Indem ich, Freund, zu der von Dir aufgeworfenen Frage der militärischen Fachleute zurückkehre, will ich Dir folgende Beobachtung meinerseits übermitteln. Wir haben in der Armee einzelne Winkel, wo „das Misstrauen“ zu den militärischen Fachleuten besonders florierte. Was sind das für Winkel? Etwa die kulturellsten Massen, die an politischem Bewusstsein am reichsten sind? Mitnichten! Im Gegenteil: das sind die stiefmütterlichsten Winkel unserer Sowjetrepublik. In einer unserer Armeen galt es bis vor kurzem als Zeichen des kühnsten revolutionären Geistes, wenn man sich dämlich über „Militärspezialisten“ lustig machte, d. h. über jeden, der eine Militärschule durchgemacht hat. Aber unter den Truppen dieser Armee wurde fast keine politische Arbeit geleistet. Die kommunistischen Kommissare, diese politischen „Spezialisten" wurden dort ebenso angefeindet wie die militärischen Spezialisten. Wer hat diese Feindseligkeit gesät? – Der ärgste Teil der neuen Kommandeure. Die militärischen Halbignoranten, Halbpartisanen, Halbparteimenschen, die weder ernste Parteigenossen, noch ernste Militärfachleute an ihrer Seite dulden wollten. Das ist der schlimmste Kommandeurtypus. Sie sind unwissend, aber wollen nichts lernen. Für ihre Misserfolge – woher sollten sie Erfolge haben? – suchen sie stets eine Erklärung im Verrat der andern. Sie ziehen den Kürzeren vor jedem Wechsel der Stimmungen in der eigenen Truppe, denn sie sind jeder ernsthaften moralischen und militärischen Autorität bar. Wenn ein Truppenteil, der den festen Führer nicht fühlt, sich weigert, vorwärts zu marschieren, verstecken sie sich hinter dem Rücken der Soldaten. Sie klammern sich fest an ihre Posten und haben für jede militärische Wissenschaft nur Hass übrig. Für sie ist Wissenschaft gleichbedeutend mit Verrat und Imstichlassen. Viele von ihnen, die nicht mehr ein noch aus wussten, endeten damit, dass sie offen in den Aufstand gegen die Sowjetregierung traten.

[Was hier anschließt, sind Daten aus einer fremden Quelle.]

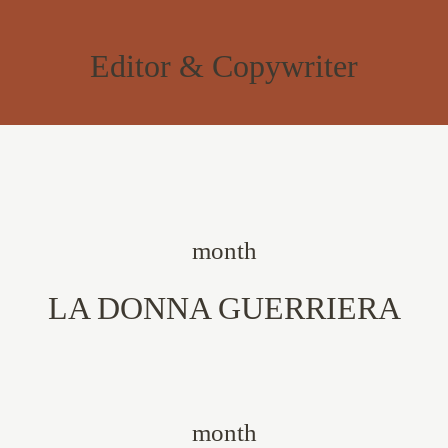
Editor & Copywriter
month
LA DONNA GUERRIERA
month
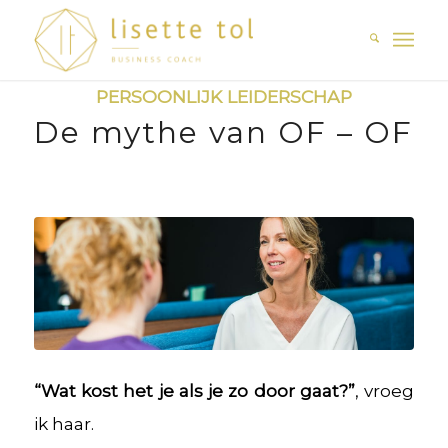
PERSOONLIJK LEIDERSCHAP
De mythe van OF – OF
“Wat kost het je als je zo door gaat?”
, vroeg
ik haar.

In jenen Truppenteilen, wo das geistige Niveau des Rotarmisten höher ist, wo eine politische Arbeit geführt wird, wo verantwortliche Kommissare und Parteizellen da sind, dort hegt man keine Furcht vor den militärischen Fachleuten, im Gegenteil, man will sie haben, man benutzt sie und lernt von ihnen. Noch mehr: dort fängt man mit viel mehr Erfolg die wahren Verräter ab und knallt sie rechtzeitig nieder. Und – was die Hauptsache ist – dort siegt man.

So stehen die Dinge, lieber Freund! Jetzt wirst Du vielleicht die Wurzeln der Meinungsverschiedenheiten in Fragen der Militär- und anderen Fachleute klarer verstehen.

Unterwegs, Tambow-Balaschow, den 10. Januar 1919. „Wojenoje Djelo" Nr. 5/6 (34/35), 25. Feb. 1919.